Ground truth depth, neural solver
python evaluate.py --data_path datasets/nyu_depth/files --load models/nyu_gt_neural/run1/consac_weights_best.net --minsolver transformer --load_solver models/nyu_gt_neural/run1/primitive_fit_weights_best.net
RGB image, numerical solver
python evaluate.py --data_path datasets/nyu_depth/files --depth_model bts --load models/nyu_bts_numerical/run1/consac_weights_best.net --load_depth models/nyu_bts_numerical/run1/depth_weights_best.net
RGB image, neural solver
python evaluate.py --data_path datasets/nyu_depth/files --depth_model bts --load models/nyu_bts_neural/run1/consac_weights_best.net --load_depth models/nyu_bts_neural/run1/depth_weights_best.net --minsolver transformer --load_solver models/nyu_bts_neural/run1/primitive_fit_weights_best.net
Synthetic Metropolis Homographies
Ground truth depth, numerical solver
python evaluate.py --dataset smh --data_path /path/to/smh -t 0.04 --a_min 2 --a_max 30 --load models/smh_gt_numerical/run1/consac_weights_best.net --instances 16 --fitting_lr 0.5
Ground truth depth, neural solver
python evaluate.py --dataset smh --data_path /path/to/smh -t 0.04 --a_min 2 --a_max 30 --load models/smh_gt_neural/run1/consac_weights_best.net --minsolver transformer --load_solver models/smh_gt_neural/run1/primitive_fit_weights_best.net
Additional options
Visualisation
Add the option --visualise
to save plots visualising the results for each image.

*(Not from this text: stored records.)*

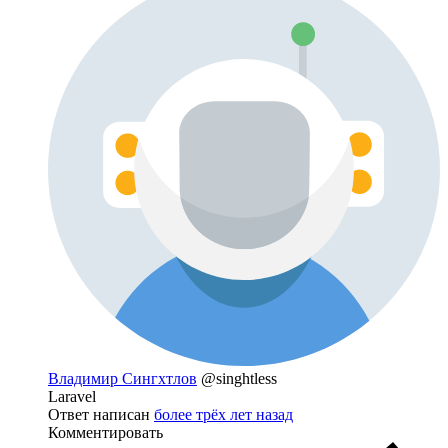
Владимир Сингхтлов
@singhtless
Laravel
Ответ написан
более трёх лет назад
Комментировать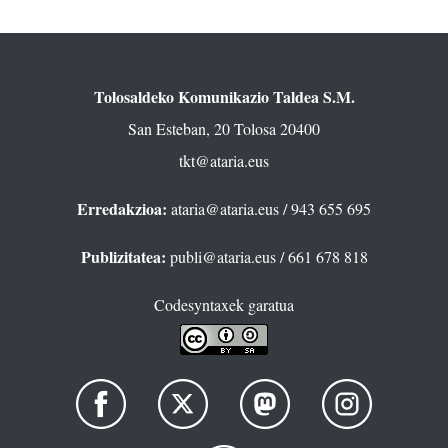
Tolosaldeko Komunikazio Taldea S.M.
San Esteban, 20 Tolosa 20400
tkt@ataria.eus
Erredakzioa:
ataria@ataria.eus
/ 943 655 695
Publizitatea:
publi@ataria.eus
/ 661 678 818
Codesyntaxek garatua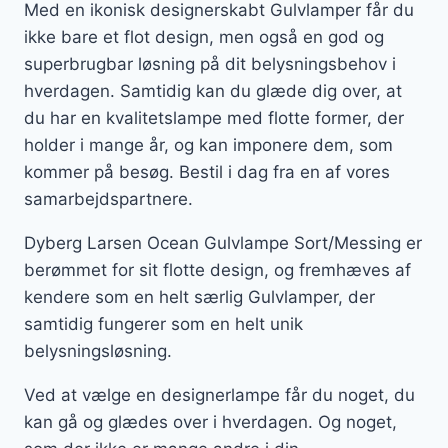
Med en ikonisk designerskabt Gulvlamper får du
ikke bare et flot design, men også en god og
superbrugbar løsning på dit belysningsbehov i
hverdagen. Samtidig kan du glæde dig over, at
du har en kvalitetslampe med flotte former, der
holder i mange år, og kan imponere dem, som
kommer på besøg. Bestil i dag fra en af vores
samarbejdspartnere.
Dyberg Larsen Ocean Gulvlampe Sort/Messing er
berømmet for sit flotte design, og fremhæves af
kendere som en helt særlig Gulvlamper, der
samtidig fungerer som en helt unik
belysningsløsning.
Ved at vælge en designerlampe får du noget, du
kan gå og glædes over i hverdagen. Og noget,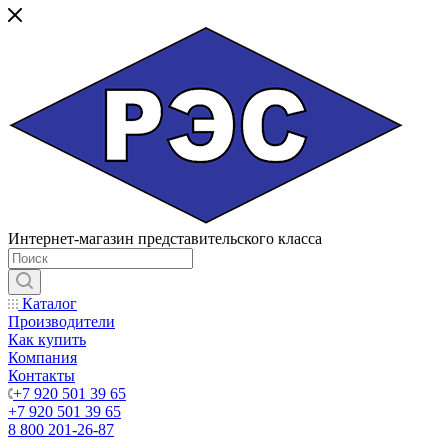
Интернет-магазин представительского класса
Каталог
Производители
Как купить
Компания
Контакты
+7 920 501 39 65
+7 920 501 39 65
8 800 201-26-87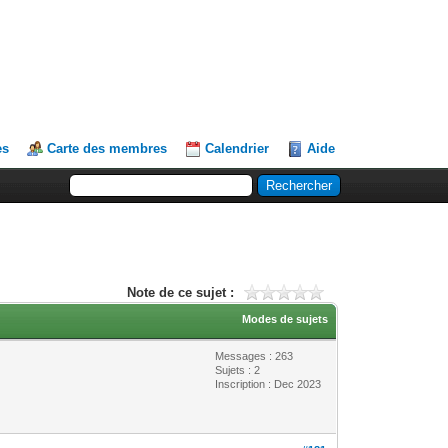
es
Carte des membres
Calendrier
Aide
Note de ce sujet :
Modes de sujets
Messages : 263
Sujets : 2
Inscription : Dec 2023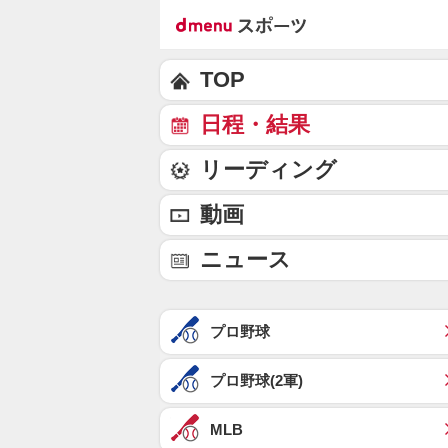
TOP
日程・結果
リーディング
動画
ニュース
プロ野球
プロ野球(2軍)
MLB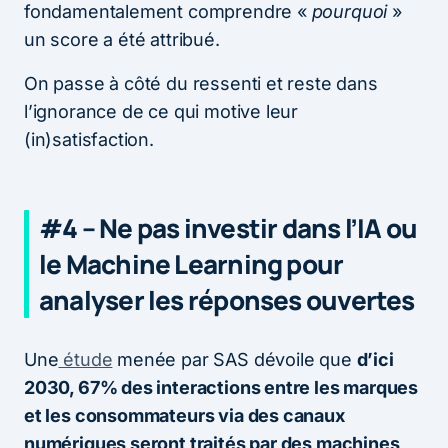
fondamentalement comprendre «
pourquoi
»
un score a été attribué.
On passe à côté du ressenti et reste dans
l’ignorance de ce qui motive leur
(in)satisfaction.
#4 – Ne pas investir dans l’IA ou
le Machine Learning pour
analyser les réponses ouvertes
Une
étude
menée par SAS dévoile que
d’ici
2030, 67% des interactions entre les marques
et les consommateurs via des canaux
numériques seront traités par des machines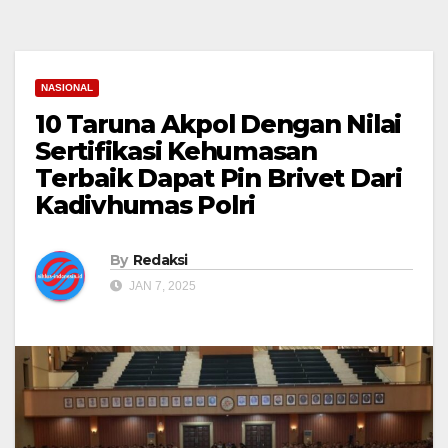
NASIONAL
10 Taruna Akpol Dengan Nilai
Sertifikasi Kehumasan
Terbaik Dapat Pin Brivet Dari
Kadivhumas Polri
By
Redaksi
JAN 7, 2025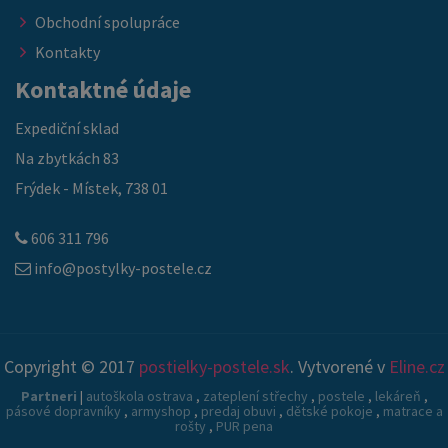
Obchodní spolupráce
Kontakty
Kontaktné údaje
Expediční sklad
Na zbytkách 83
Frýdek - Místek, 738 01
606 311 796
info@postylky-postele.cz
Copyright © 2017
postielky-postele.sk
. Vytvorené v
Eline.cz
Partneri
|
autoškola ostrava
,
zateplení střechy
,
postele
,
lekáreň
,
pásové dopravníky
,
armyshop
,
predaj obuvi
,
dětské pokoje
,
matrace a
rošty
,
PUR pena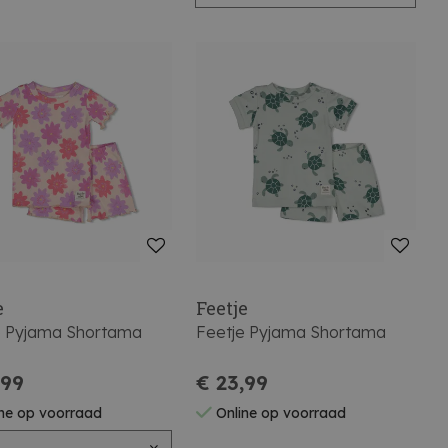
e
Feetje
e Pyjama Shortama
Feetje Pyjama Shortama
,99
€ 23,99
ne op voorraad
Online op voorraad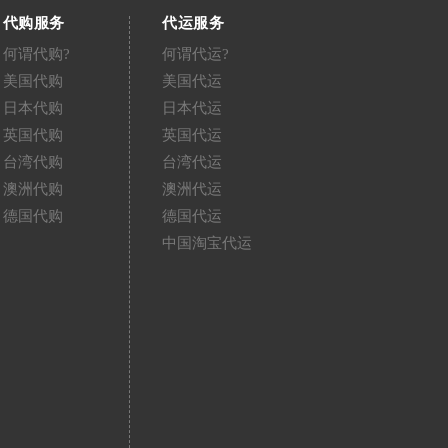
代购服务
代运服务
何谓代购?
何谓代运?
美国代购
美国代运
日本代购
日本代运
英国代购
英国代运
台湾代购
台湾代运
澳洲代购
澳洲代运
德国代购
德国代运
中国淘宝代运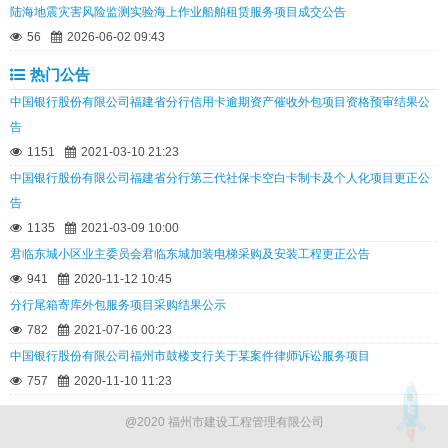
陆海地震灾害风险监测实验海上作业船舶租赁服务项目成交公告
56
2026-06-02 09:43
热门公告
中国银行股份有限公司福建省分行信用卡逾期资产催收外包项目资格预审结果公
告
1151
2021-03-10 21:23
中国银行股份有限公司福建省分行第三代社保卡空白卡制卡及个人化项目更正公
告
1135
2021-03-09 10:00
君临东城小区业主委员会君临东城加装电梯采购及安装工程更正公告
941
2020-11-12 10:45
分行尾箱寄库外包服务项目采购结果公示
782
2021-07-16 00:23
中国银行股份有限公司福州市鼓楼支行关于某案件律师诉讼服务项目
757
2020-11-10 11:23
@2020 福州市建设工程管理有限公司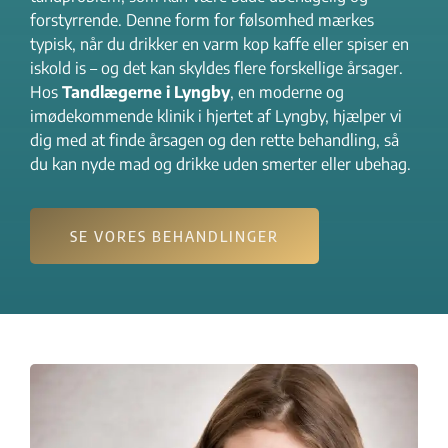
forstyrrende. Denne form for følsomhed mærkes
typisk, når du drikker en varm kop kaffe eller spiser en
iskold is – og det kan skyldes flere forskellige årsager.
Hos
Tandlægerne i Lyngby
, en moderne og
imødekommende klinik i hjertet af Lyngby, hjælper vi
dig med at finde årsagen og den rette behandling, så
du kan nyde mad og drikke uden smerter eller ubehag.
SE VORES BEHANDLINGER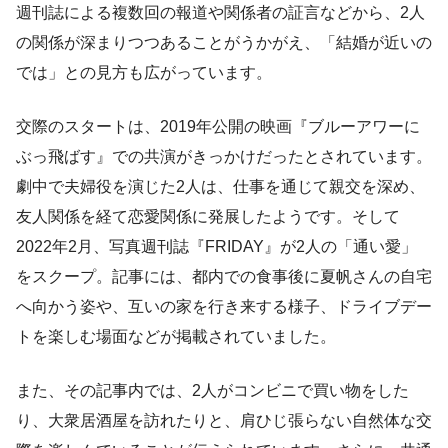
週刊誌による複数回の報道や関係者の証言などから、2人
の関係が深まりつつあることがうかがえ、「結婚が近いの
では」との見方も広がっています。
交際のスタートは、2019年公開の映画『ブルーアワーに
ぶっ飛ばす』での共演がきっかけだったとされています。
劇中で夫婦役を演じた2人は、仕事を通じて親交を深め、
友人関係を経て恋愛関係に発展したようです。そして
2022年2月、写真週刊誌『FRIDAY』が2人の「通い愛」
をスクープ。記事には、都内での食事後に夏帆さんの自宅
へ向かう姿や、互いの家を行き来する様子、ドライブデー
トを楽しむ場面などが掲載されていました。
また、その記事内では、2人がコンビニで買い物をした
り、大衆居酒屋を訪れたりと、肩ひじ張らない自然体な交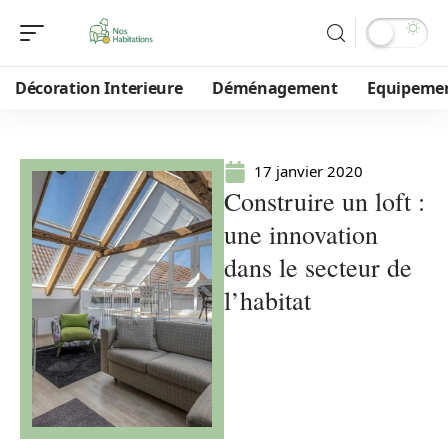
Décoration Interieure
Déménagement
Equipeme
17 janvier 2020
Construire un loft :
une innovation
dans le secteur de
l’habitat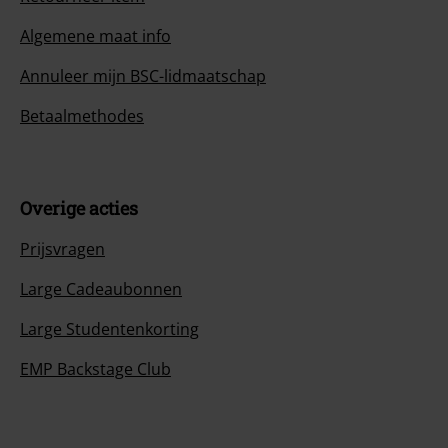
Algemene maat info
Annuleer mijn BSC-lidmaatschap
Betaalmethodes
Overige acties
Prijsvragen
Large Cadeaubonnen
Large Studentenkorting
EMP Backstage Club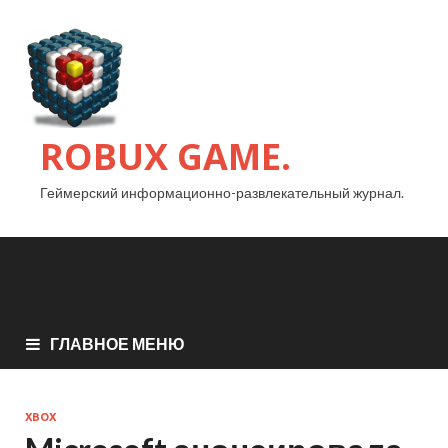
ROBUX GAME.
Геймерский информационно-развлекательный журнал.
ГЛАВНОЕ МЕНЮ
XBOX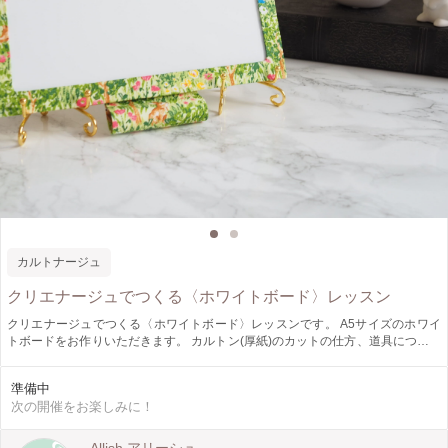
カルトナージュ
クリエナージュでつくる〈ホワイトボード〉レッスン
クリエナージュでつくる〈ホワイトボード〉レッスンです。 A5サイズのホワイ
トボードをお作りいただきます。 カルトン(厚紙)のカットの仕方、道具について
なども丁寧にお教えします。 作品づくりは、カルトンがカットされた半キット
を使い、難しい工程は省いてあります。 初めての方でも簡単に作れます。
準備中
次の開催をお楽しみに！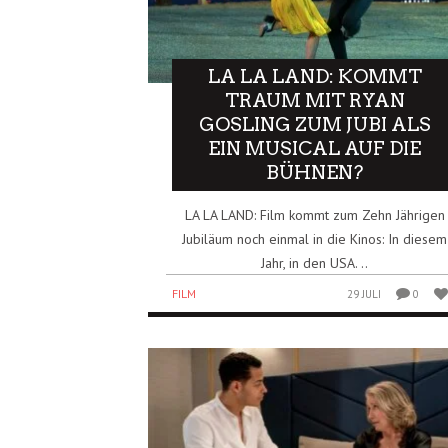
LA LA LAND: KOMMT
TRAUM MIT RYAN
GOSLING ZUM JUBI ALS
EIN MUSICAL AUF DIE
BÜHNEN?
LA LA LAND: Film kommt zum Zehn Jährigen
Jubiläum noch einmal in die Kinos: In diesem
Jahr, in den USA. ..
FILM
29 JULI
0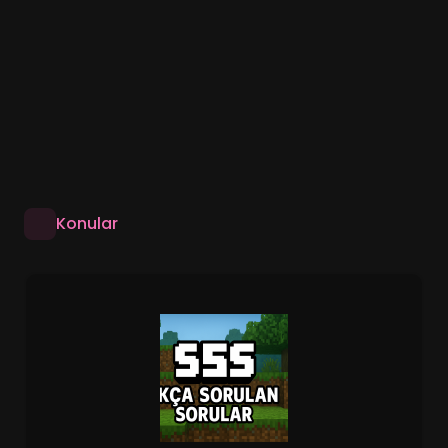
Konular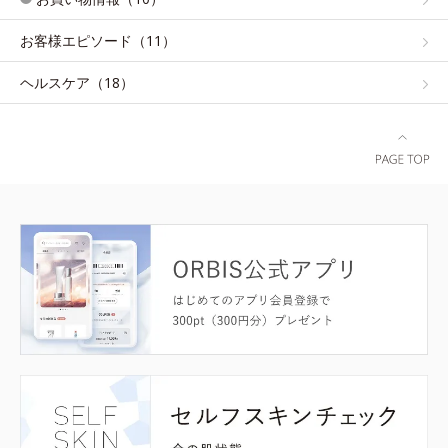
お客様エピソード（11）
ヘルスケア（18）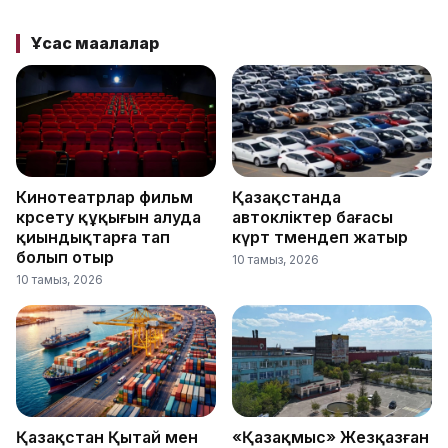
Ұқсас мақалалар
Кинотеатрлар фильм
Қазақстанда
көрсету құқығын алуда
автокөліктер бағасы
қиындықтарға тап
күрт төмендеп жатыр
болып отыр
10 тамыз, 2026
10 тамыз, 2026
Қазақстан Қытай мен
«Қазақмыс» Жезқазған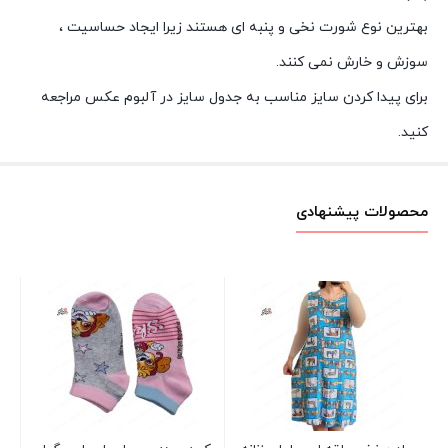
بهترین نوع شورت نخی و پنبه ای هستند زیرا ایجاد حساسیت ،
سوزش و خارش نمی کنند.
برای پیدا کردن سایز مناسب به جدول سایز در آلبوم عکس مراجعه
کنید.
محصولات پیشنهادی
پی
خن
سب
00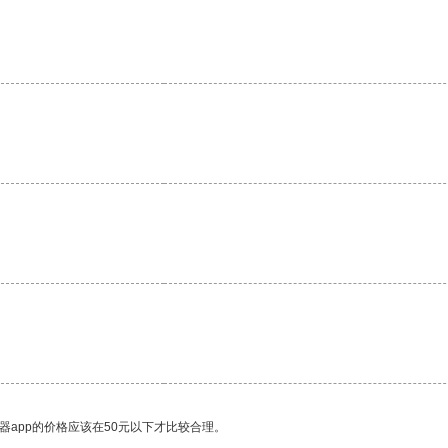
器app的价格应该在50元以下才比较合理。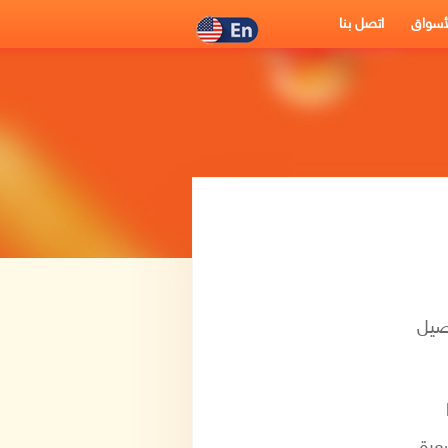
أسواق
اتصل بنا
صيل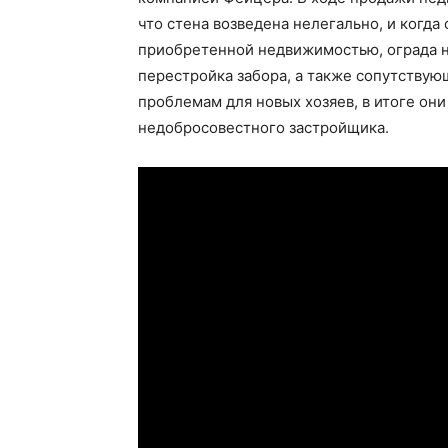
что стена возведена нелегально, и когда
приобретенной недвижимостью, ограда н
перестройка забора, а также сопутствую
проблемам для новых хозяев, в итоге он
недобросовестного застройщика.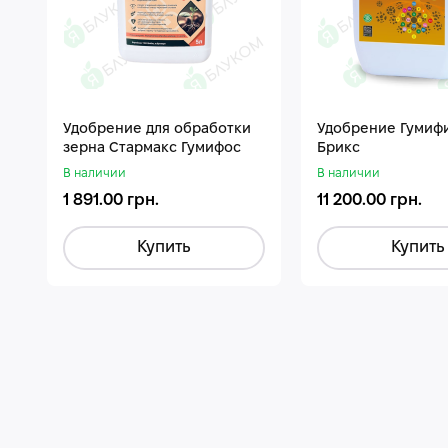
Удобрение для обработки
Удобрение Гумиф
зерна Стармакс Гумифос
Брикс
В наличии
В наличии
1 891.00 грн.
11 200.00 грн.
Купить
Купить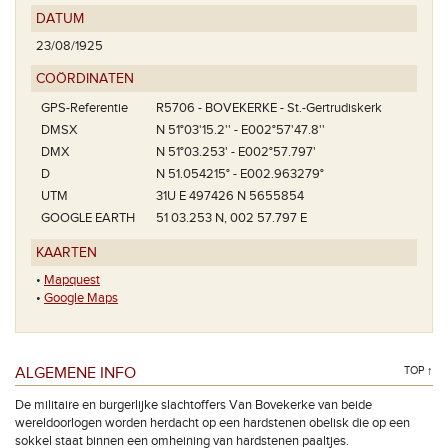
DATUM
23/08/1925
COÖRDINATEN
GPS-Referentie
R5706 - BOVEKERKE - St.-Gertrudiskerk
DMSX
N 51°03'15.2'' - E002°57'47.8''
DMX
N 51°03.253' - E002°57.797'
D
N 51.054215° - E002.963279°
UTM
31U E 497426 N 5655854
GOOGLE EARTH
51 03.253 N, 002 57.797 E
KAARTEN
•
Mapquest
•
Google Maps
ALGEMENE INFO
TOP ↑
De militaire en burgerlijke slachtoffers Van Bovekerke van beide
wereldoorlogen worden herdacht op een hardstenen obelisk die op een
sokkel staat binnen een omheining van hardstenen paaltjes.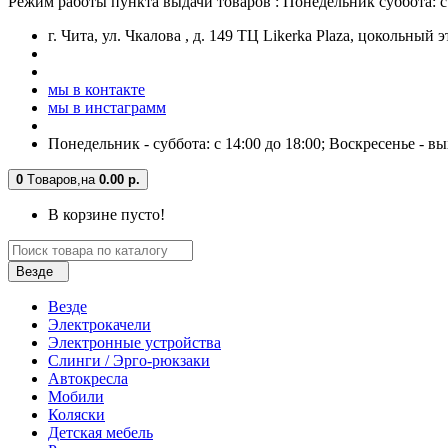
Режим работы пункта выдачи товаров : Понедельник суббота: с 
г. Чита, ул. Чкалова , д. 149 ТЦ Likerka Plaza, цокольный 
мы в контакте
мы в инстаграмм
Понедельник - суббота: с 14:00 до 18:00; Воскресенье - в
0
Tоваров,
на
0.00 р.
В корзине пусто!
Везде
Везде
Электрокачели
Электронные устройства
Слинги / Эрго-рюкзаки
Автокресла
Мобили
Коляски
Детская мебель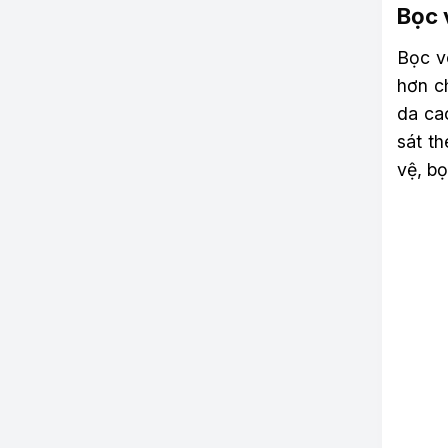
Bọc 
Bọc v
hơn c
da cao
sát t
vệ, bọ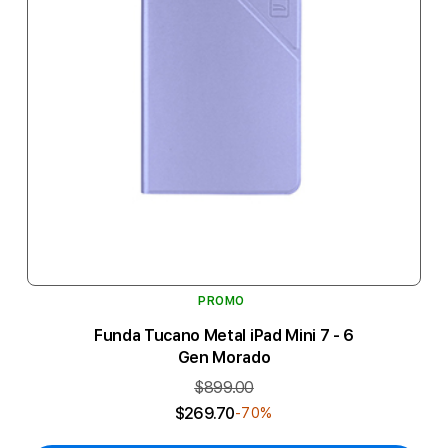
PROMO
Funda Tucano Metal iPad Mini 7 - 6
Gen Morado
$899.00
$269.70
-70%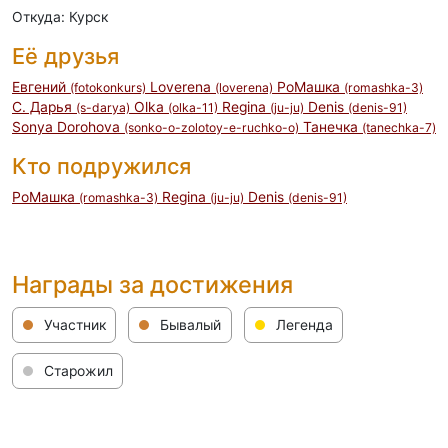
Откуда: Курск
Её друзья
Евгений
Loverena
РоМашка
(fotokonkurs)
(loverena)
(romashka-3)
С. Дарья
Olka
Regina
Denis
(s-darya)
(olka-11)
(ju-ju)
(denis-91)
Sonya Dorohova
Танечка
(sonko-o-zolotoy-e-ruchko-o)
(tanechka-7)
Кто подружился
РоМашка
Regina
Denis
(romashka-3)
(ju-ju)
(denis-91)
Награды за достижения
Участник
Бывалый
Легенда
Старожил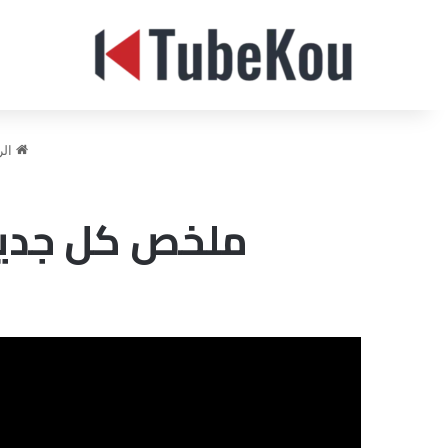
الر
ملخص كل جديد في مؤت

Set the destination folder with the --eval_results PATH
option.
Training
Pre-Training: NYU
Sample weight network:
python train.py --train_consac --hyps 32 --data_path datasets/nyu_depth/files
Neural solver:
python pretrain_solver.py --dataset nyu
Pre-Training: SMH
Sample weight network:
python train.py --dataset smh --data_path /path/to/smh --train_consac --hyps 32 --consac_lr 1e-6 --maximise_second_entropy 0.1 --epochs 100 --a_min 2.0 --a_min 30 --fitting_lr 0.5
Neural solver:
python pretrain_solver.py --dataset smh
Fine-Tuning: NYU
Depth input, neural solver:
python train.py --minsolver transformer --train_consac --train_solver --consac_lr 1e-7 --solver_lr 1e-7 --softmax_alpha 1000 --max_prob_loss 0 --minimise_corr 0 --maximise_second_entropy 0 --hyps 32 --load models/nyu_gt_numerical/run1/consac_weights_best.net --load_solver models/solver/nyu/primitive_fit_weights_best.net --data_path datasets/nyu_depth/files
RGB input, numerical solver:
python train.py --depth_model bts --train_consac --train_depth --consac_lr 1e-7 --depth_lr 1e-7 --softmax_alpha 1000 --max_prob_loss 0 --minimise_corr 0 --maximise_second_entropy 0 --hyps 32 --load models/nyu_gt_numerical/run1/consac_weights_best.net
RGB input, neural solver:
python train.py --minsolver transformer --depth_model bts --train_consac --train_solver --train_depth --consac_lr 1e-7 --solver_lr 1e-7 --depth_lr 1e-7 --softmax_alpha 1000 --max_prob_loss 0 --minimise_corr 0 --maximise_second_entropy 0 --hyps 32 --load models/nyu_gt_numerical/run1/consac_weights_best.net --load_solver models/solver/nyu/primitive_fit_weights_best.net --data_path datasets/nyu_depth/files
Fine-Tuning: SMH
Depth input, neural solver:
python train.py --dataset smh --data_path /path/to/smh -t 0.04 --a_min 2 --a_max 30 --minsolver transformer --train_consac --train_solver --consac_lr 1e-8 --solver_lr 1e-8 --softmax_alpha 1000 --max_prob_loss 0 --minimise_corr 0 --maximise_second_entropy 0 --hyps 32 --load models/smh_gt_numerical/run1/consac_weights_best.net --load_solver models/solver/smh/primitive_fit_weights_best.net
You may want to use a separate GPU for --depth_gpu
, as the whole pipeline does not fit on a single GPU with 12GB memory.